Calculating the likely impact of e-commerce on jobs in any area is proving to be a complex task. "To assess the impact of electronic commerce, it is essential to understand for which industries it is generating or will generate new demand and growth, which types of jobs will be destroyed and which created, and what the overall needs are in terms of skills," the OECD report says.
Such assessment is further complicated by the decline of geographical importance in many production activities. "The 'death of distance' that is intrinsic to information networking is probably the single most important economic force shaping society at the dawn of the 21st century," the report states. "Both for individual citizens and for businesses, affordable access to the information infrastructure has become a necessity for effective participation in a knowledge-based economy and society."
However, other factors will also play a significant role in the economic prosperity of any region. Two of the more important are the skills and digital literacy of the workforce, and the confidence and trust people around the world have in the companies and governments in any region.
"While both conventional and electronic markets rely on high levels of mutual trust, electronic transactions create specific challenges for both businesses and individuals," the OECD report observes. "Because they are remote, these exchanges make mechanisms that reduce or eliminate risk especially important."
In industrial societies, economic development had much to do with building infrastructure that would attract new businesses to a region. However, if electronic commerce takes off as most experts now expect, the emphasis will shift to electronic infrastructure.
This, Ruggiero said, involves making computer and telecommunications networks available and compatible worldwide.

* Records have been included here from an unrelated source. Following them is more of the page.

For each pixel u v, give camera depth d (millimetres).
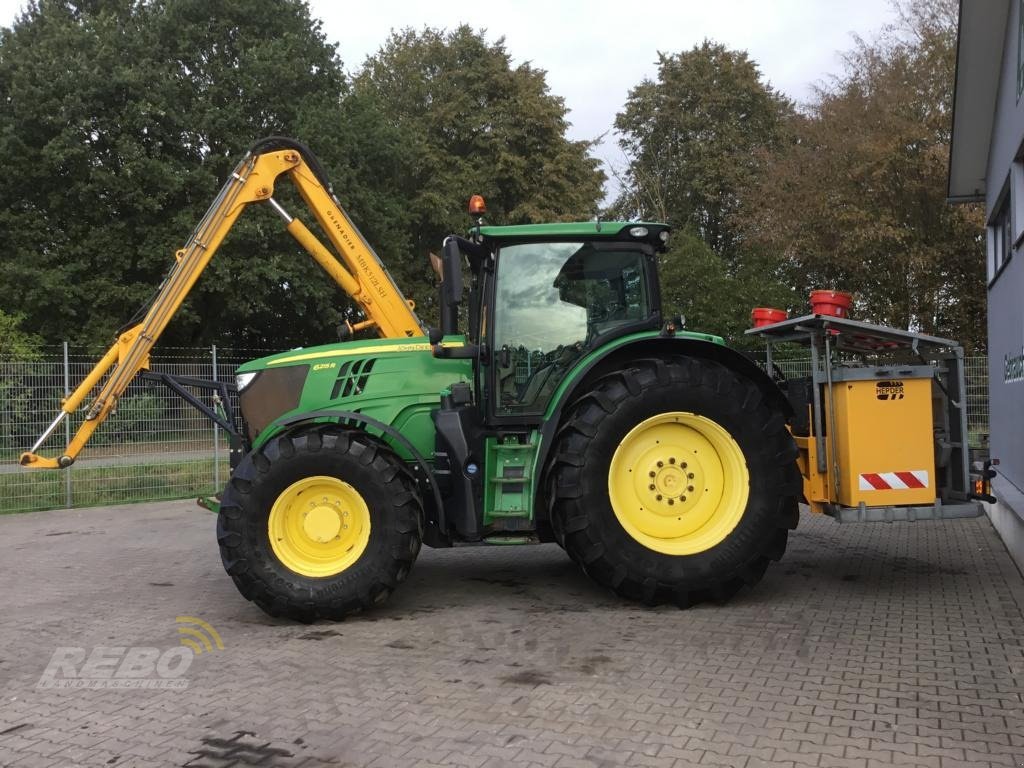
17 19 21078
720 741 3045
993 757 2865
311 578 4812
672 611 4906
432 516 5230
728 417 4945
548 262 5402
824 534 7352
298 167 7066
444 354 5246
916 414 5090
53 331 19828
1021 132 7770
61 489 10430
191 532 8586
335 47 24156
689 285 20234
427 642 4402
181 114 20531
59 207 20156
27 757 3088
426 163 28219
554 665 3959
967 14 8867
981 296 21062
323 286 22031
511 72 29781
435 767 2902
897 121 20516
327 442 4898
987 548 6562
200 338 23188
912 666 3805
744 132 31031
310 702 3564
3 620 5090
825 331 5230
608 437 4879
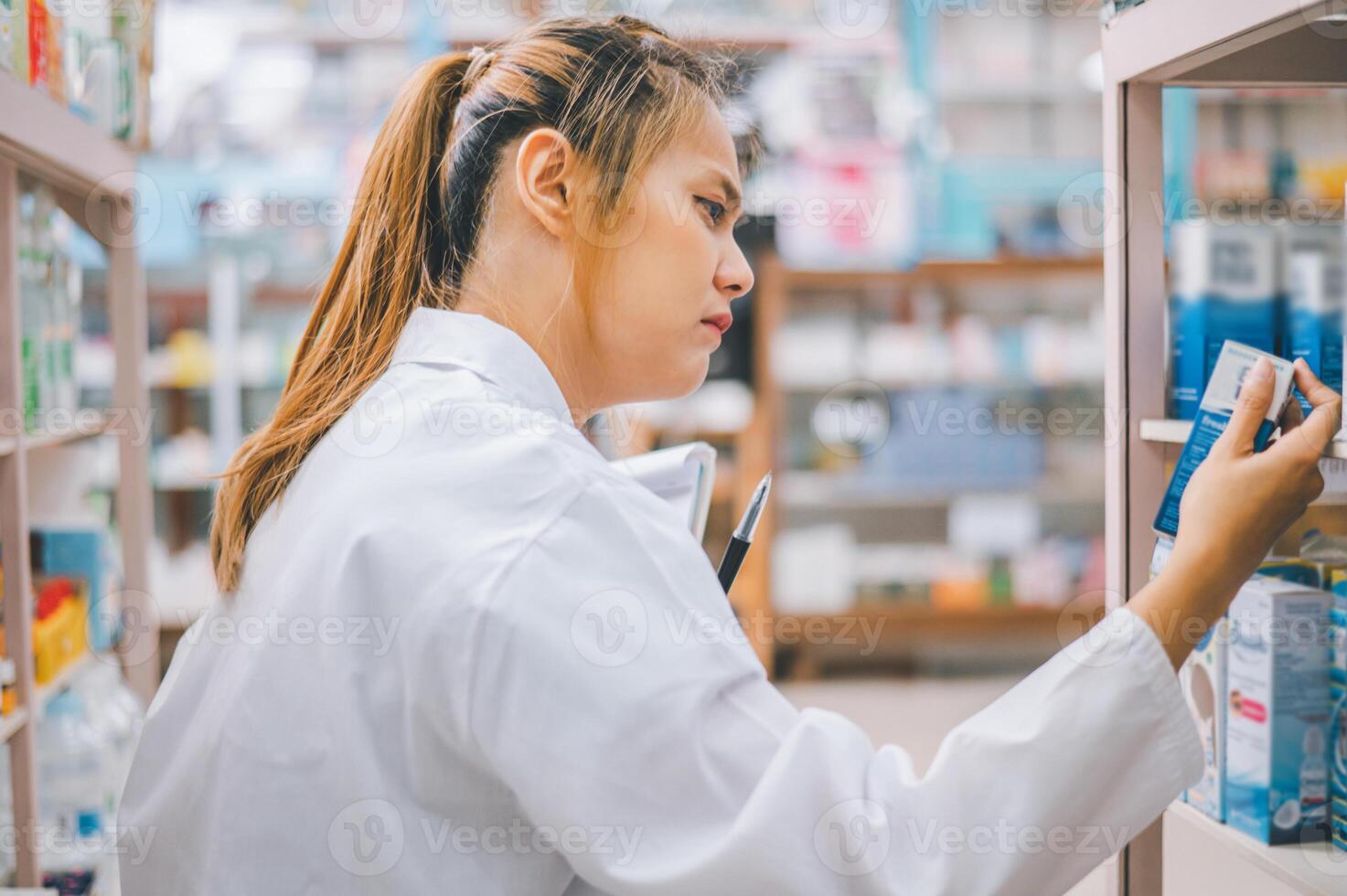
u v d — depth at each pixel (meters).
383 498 0.78
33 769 1.93
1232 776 1.16
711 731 0.73
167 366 4.62
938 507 5.79
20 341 1.99
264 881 0.78
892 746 0.79
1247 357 1.00
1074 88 5.45
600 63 0.91
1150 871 1.21
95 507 2.60
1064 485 5.47
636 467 1.24
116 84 2.28
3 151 1.84
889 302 5.60
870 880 0.69
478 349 0.86
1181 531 0.83
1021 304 5.61
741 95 1.09
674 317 0.92
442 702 0.73
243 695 0.81
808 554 5.36
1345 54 1.14
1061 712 0.73
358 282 0.95
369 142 4.42
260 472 0.93
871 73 5.25
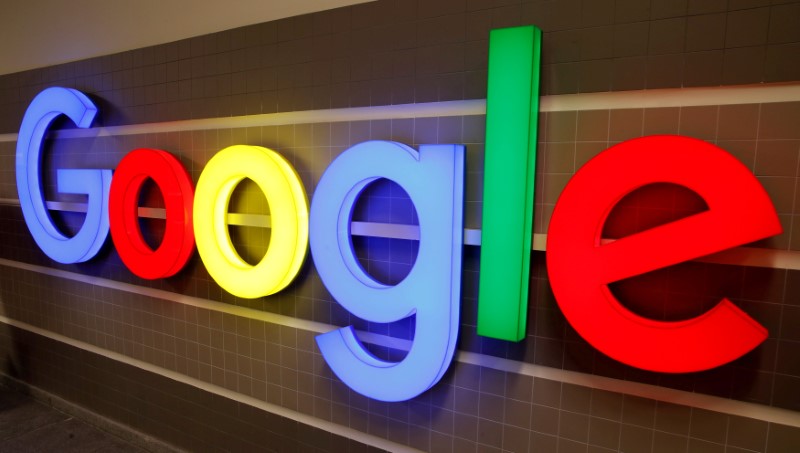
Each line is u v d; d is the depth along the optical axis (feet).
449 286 5.52
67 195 10.02
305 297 7.18
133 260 8.44
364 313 6.12
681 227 4.39
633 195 4.99
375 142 5.82
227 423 8.27
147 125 8.55
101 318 9.75
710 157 4.23
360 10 6.35
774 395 4.59
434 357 5.69
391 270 6.40
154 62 8.31
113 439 9.73
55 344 10.66
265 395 7.77
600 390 5.31
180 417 8.86
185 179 7.80
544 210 5.41
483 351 5.90
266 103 7.23
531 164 5.11
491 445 5.99
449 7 5.76
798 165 4.38
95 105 8.99
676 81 4.74
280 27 7.00
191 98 7.97
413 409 6.48
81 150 9.58
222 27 7.53
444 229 5.47
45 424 10.23
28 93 10.27
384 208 6.35
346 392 6.99
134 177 8.25
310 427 7.38
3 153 10.94
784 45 4.33
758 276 4.57
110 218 8.61
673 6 4.69
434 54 5.90
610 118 5.04
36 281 10.79
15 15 10.16
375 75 6.32
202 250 7.43
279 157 6.88
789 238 4.45
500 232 5.17
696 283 4.81
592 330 4.86
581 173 4.75
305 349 7.27
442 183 5.42
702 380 4.85
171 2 8.01
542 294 5.50
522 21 5.36
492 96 5.05
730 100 4.58
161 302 8.82
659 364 4.61
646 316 5.04
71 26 9.32
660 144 4.41
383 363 6.22
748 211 4.13
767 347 4.58
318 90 6.77
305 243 6.95
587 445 5.43
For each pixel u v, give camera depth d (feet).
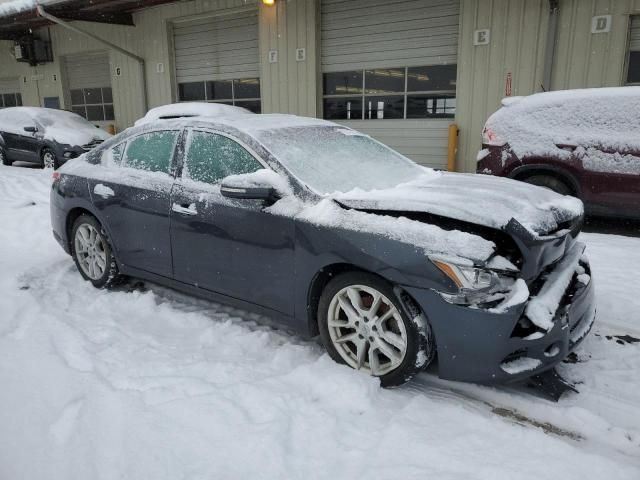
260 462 7.17
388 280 8.82
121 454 7.30
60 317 12.10
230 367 9.66
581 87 27.91
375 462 7.22
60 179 14.93
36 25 54.39
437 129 33.63
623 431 8.00
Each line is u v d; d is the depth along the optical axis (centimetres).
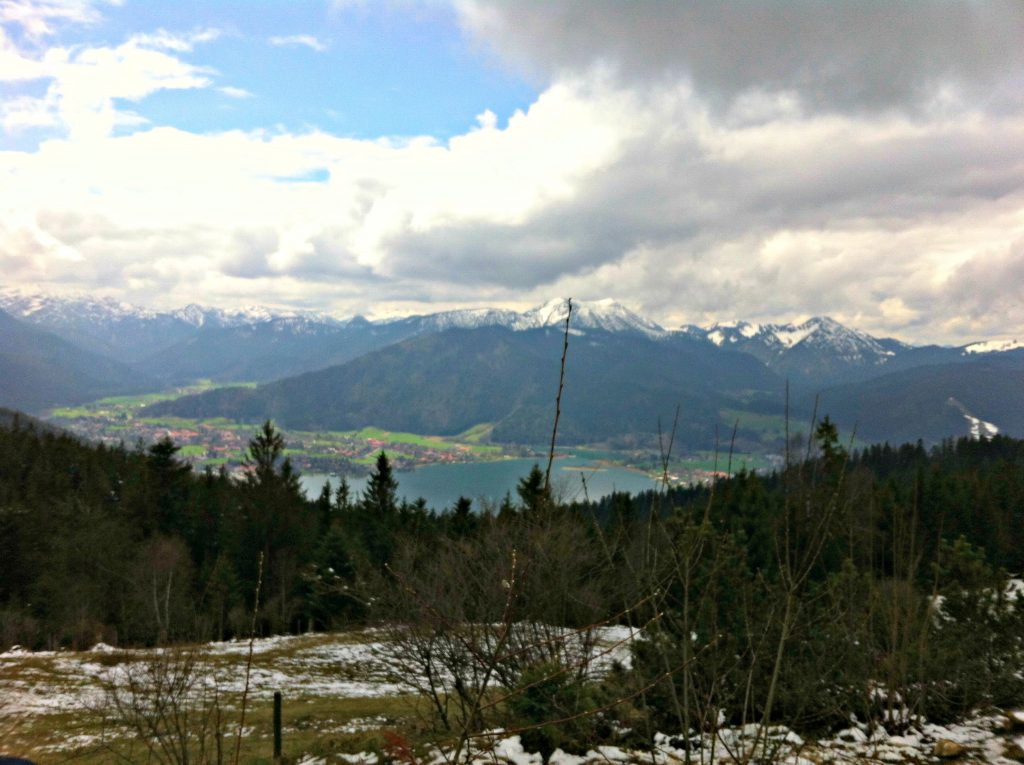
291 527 4950
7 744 1159
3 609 3356
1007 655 846
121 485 5616
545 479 339
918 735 694
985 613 869
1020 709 791
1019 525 3309
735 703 633
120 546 3697
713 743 468
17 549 3831
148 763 521
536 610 669
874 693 782
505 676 630
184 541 4797
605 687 672
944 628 838
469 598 736
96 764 673
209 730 541
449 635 648
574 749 605
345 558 3553
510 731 354
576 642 660
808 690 643
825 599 714
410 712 1074
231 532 4931
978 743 671
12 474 5431
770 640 595
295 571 4178
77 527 3766
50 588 3319
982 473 5575
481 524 1005
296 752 835
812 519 460
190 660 577
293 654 2461
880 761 612
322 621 3381
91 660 2167
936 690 770
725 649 570
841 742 664
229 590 3428
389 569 577
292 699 1747
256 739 1191
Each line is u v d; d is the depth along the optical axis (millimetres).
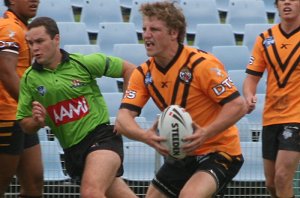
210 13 43250
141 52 36750
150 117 32344
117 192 19719
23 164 22062
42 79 18984
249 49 39906
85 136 19172
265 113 23297
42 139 28203
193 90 17219
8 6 21188
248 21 43438
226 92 16953
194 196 16672
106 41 39438
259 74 23688
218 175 17328
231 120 16891
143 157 28141
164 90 17422
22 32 20781
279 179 22453
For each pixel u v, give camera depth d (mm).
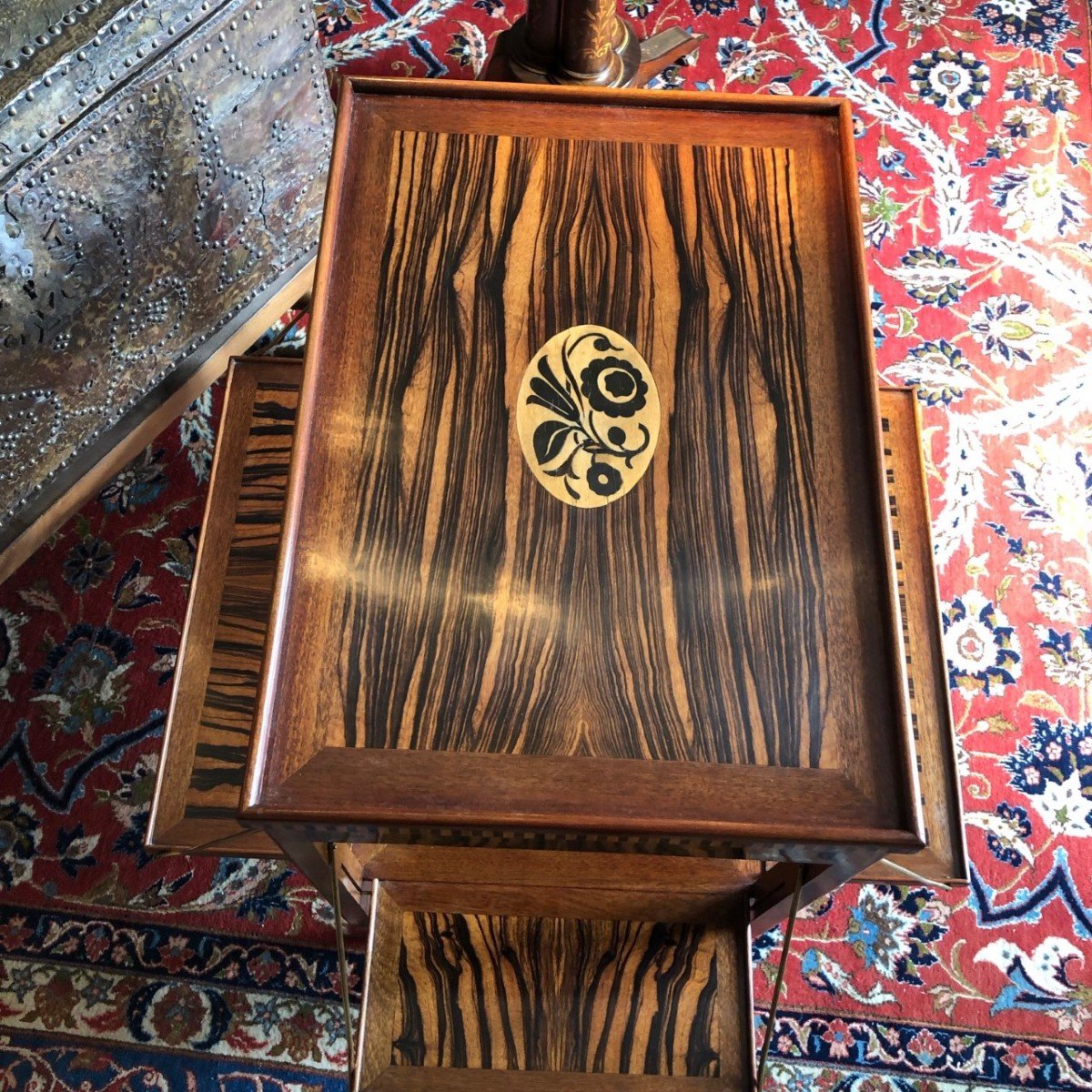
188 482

"The Internet revolution has not developed in a vacuum," he said. "It stands on the shoulder of an equally profound revolution in global telecommunications. Here again, the trading system is playing an important part. In February , 69 countries, representing 95 percent of the global market, concluded a massive agreement to free telecommunications services, opening many markets which had up till then been dominated by state-owned monopolies. Two months later, 40 countries, accounting for over 90 percent of the world trade in IT products, agreed to the elimination of tariffs on computer and telecommunications products by the start of the year 2000."
Improve the Social Fabric
These and other developments mean there really will be very little difference between the electronic infrastructure available to businesses from one area to another. Economic development in the future really will depend to a large extent not on infrastructure, but rather on social issues. In many ways, education and measures to strengthen a satisfactory sense of community are important ingredients in emerging models of economic development.
Electronic trade abolishes distances and frontiers. "But without investments in the human infrastructure -- skills, training, know-how -- no amount of investment in physical infrastructure will help," Ruggiero said.
Increasingly, economic development means investing in people and the things that attract people to a region, not because business is there, but rather because they want to live there. It means social policies that help to create communities where people feel safe and satisfied and where they have the support needed to effectively develop their skills and knowledge to continue to be personally competitive in the world market.
So the way it's starting to shape up, the new economic development model is really about people and community development.